Preuve supplémentaire que chaque fraction de degré compte pour limiter les réactions en chaîne. Hélas, nous sommes sur une trajectoire de stabilisation d’environ 3 °C, voire 3,5 °C à la fin du siècle, ce qui fait noter aux experts sur le climat que nous sommes désormais entrés dans un « territoire inconnu ».
Si en Juillet 2021, la France est épargnée par les grosses chaleurs estivales et les records de température qui s’enchaînent chaque année, c’est en raison d’une dépression, l’anomalie négative Z500, qui englobe pile la taille de l’Hexagone, montrant sur les cartes météo que la météo actuelle en France n’est pas du tout représentative de celle vécue à l’échelle de l’Europe.

« La France se situe au milieu de la seule anomalie négative notable de température au sud-ouest du continent, quand tout le reste du continent vivait un mois de juillet plus chaud que la normale (+3 à +4°C d’anomalie du sud de la Finlande au nord de l’Ukraine).
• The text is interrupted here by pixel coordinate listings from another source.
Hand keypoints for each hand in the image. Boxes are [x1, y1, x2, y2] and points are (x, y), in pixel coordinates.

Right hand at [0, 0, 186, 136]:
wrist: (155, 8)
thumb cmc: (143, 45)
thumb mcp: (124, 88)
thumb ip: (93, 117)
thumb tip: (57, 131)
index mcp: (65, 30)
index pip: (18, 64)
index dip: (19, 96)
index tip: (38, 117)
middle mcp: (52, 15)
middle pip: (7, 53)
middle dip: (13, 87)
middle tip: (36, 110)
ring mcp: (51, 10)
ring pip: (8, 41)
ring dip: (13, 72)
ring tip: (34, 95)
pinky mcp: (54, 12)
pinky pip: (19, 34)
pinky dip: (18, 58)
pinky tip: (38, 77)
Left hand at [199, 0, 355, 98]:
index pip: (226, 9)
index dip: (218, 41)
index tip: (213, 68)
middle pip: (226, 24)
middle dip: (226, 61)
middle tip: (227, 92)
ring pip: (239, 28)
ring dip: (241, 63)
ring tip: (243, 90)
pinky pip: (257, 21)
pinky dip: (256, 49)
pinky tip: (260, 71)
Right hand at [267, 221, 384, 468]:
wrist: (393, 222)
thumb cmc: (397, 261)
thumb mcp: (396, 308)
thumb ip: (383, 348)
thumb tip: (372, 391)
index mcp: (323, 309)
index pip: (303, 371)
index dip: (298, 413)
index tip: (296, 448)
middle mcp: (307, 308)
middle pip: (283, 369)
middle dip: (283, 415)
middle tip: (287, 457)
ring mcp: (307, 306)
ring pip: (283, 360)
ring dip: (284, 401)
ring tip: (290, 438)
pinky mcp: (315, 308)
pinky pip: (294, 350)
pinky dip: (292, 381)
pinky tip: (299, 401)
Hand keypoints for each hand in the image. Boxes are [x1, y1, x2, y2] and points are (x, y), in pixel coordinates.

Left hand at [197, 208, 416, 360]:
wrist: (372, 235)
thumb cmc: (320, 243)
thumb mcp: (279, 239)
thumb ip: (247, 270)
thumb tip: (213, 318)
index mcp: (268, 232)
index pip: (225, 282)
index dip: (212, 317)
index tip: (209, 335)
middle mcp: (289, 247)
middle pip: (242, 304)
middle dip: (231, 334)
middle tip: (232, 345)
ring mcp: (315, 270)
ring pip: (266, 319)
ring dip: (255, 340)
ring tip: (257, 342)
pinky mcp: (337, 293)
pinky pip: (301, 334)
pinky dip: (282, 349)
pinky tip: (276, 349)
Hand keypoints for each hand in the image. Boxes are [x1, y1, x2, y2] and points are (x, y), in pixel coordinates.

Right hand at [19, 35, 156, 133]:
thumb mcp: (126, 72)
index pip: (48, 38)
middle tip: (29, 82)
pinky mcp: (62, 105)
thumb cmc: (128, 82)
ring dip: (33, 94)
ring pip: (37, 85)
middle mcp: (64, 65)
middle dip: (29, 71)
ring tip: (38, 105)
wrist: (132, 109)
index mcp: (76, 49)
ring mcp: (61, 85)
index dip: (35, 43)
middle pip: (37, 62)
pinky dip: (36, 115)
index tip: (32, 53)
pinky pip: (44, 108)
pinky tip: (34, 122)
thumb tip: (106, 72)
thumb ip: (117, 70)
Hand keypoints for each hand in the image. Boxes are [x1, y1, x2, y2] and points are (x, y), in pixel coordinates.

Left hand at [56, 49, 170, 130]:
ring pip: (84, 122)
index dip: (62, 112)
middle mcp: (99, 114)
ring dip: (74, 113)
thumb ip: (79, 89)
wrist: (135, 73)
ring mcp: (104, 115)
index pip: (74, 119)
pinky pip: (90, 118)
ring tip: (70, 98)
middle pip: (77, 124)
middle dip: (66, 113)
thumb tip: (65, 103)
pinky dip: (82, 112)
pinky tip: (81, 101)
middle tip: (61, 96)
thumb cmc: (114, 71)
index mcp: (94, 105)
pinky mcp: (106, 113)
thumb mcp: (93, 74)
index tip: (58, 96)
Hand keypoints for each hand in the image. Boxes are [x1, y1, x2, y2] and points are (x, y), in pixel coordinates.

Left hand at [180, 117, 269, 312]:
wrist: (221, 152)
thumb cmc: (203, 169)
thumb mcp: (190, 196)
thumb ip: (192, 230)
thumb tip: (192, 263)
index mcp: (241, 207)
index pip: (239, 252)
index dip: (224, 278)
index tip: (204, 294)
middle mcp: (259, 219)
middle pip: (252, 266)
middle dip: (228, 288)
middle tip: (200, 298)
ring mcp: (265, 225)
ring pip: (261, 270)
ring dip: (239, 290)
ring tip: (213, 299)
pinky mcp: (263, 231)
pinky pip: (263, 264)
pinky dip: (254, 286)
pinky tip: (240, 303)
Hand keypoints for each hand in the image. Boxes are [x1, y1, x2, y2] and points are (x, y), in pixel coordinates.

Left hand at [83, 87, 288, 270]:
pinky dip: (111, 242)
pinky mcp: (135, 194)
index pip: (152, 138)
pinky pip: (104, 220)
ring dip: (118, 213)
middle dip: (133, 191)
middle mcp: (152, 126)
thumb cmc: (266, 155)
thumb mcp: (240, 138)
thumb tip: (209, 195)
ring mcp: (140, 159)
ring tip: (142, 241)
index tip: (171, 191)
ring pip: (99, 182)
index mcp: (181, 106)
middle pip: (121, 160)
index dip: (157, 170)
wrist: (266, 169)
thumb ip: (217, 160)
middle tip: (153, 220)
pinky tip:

Avec une configuration météorologique la plus propice à des anomalies froides de température dans l’ensemble des latitudes moyennes de l’Hémisphère Nord, on arrive péniblement à une anomalie de -0,1°C à l’échelle du pays par rapport aux moyennes 1981/2010. Il y a encore 40 ans, avec la même température moyenne, juillet 2021 aurait été dans le premier quartile (top 25%) des mois de juillet les plus chauds depuis 1900. Atteindre le niveau thermique des mois de juillet les plus frais avant 1981 (quand la moyenne de tout le mois de juillet était inférieure à la moyenne du jour le plus frais de juillet 2021) devient virtuellement impossible dans le climat actuel, qui continue de se réchauffer. » décrypte ainsi Gaétan Heymes, ingénieur prévisionniste et nivologue à MétéoFrance
Ces incendies dans le pourtour méditerranéen ont lieu alors que la Belgique et l’Allemagne se remettent à peine d’inondations meurtrières. Une hausse de 1 °C augmentant de 7 % la quantité de vapeur d’eau contenue dans l’atmosphère, ce qui entraîne des précipitations diluviennes encore plus intenses.
Les scientifiques appellent donc à une transformation radicale de nos sociétés pour se rapprocher le plus possible d’une neutralité carbone, et limiter les risques désormais titanesques qui se posent aux populations de tous les pays.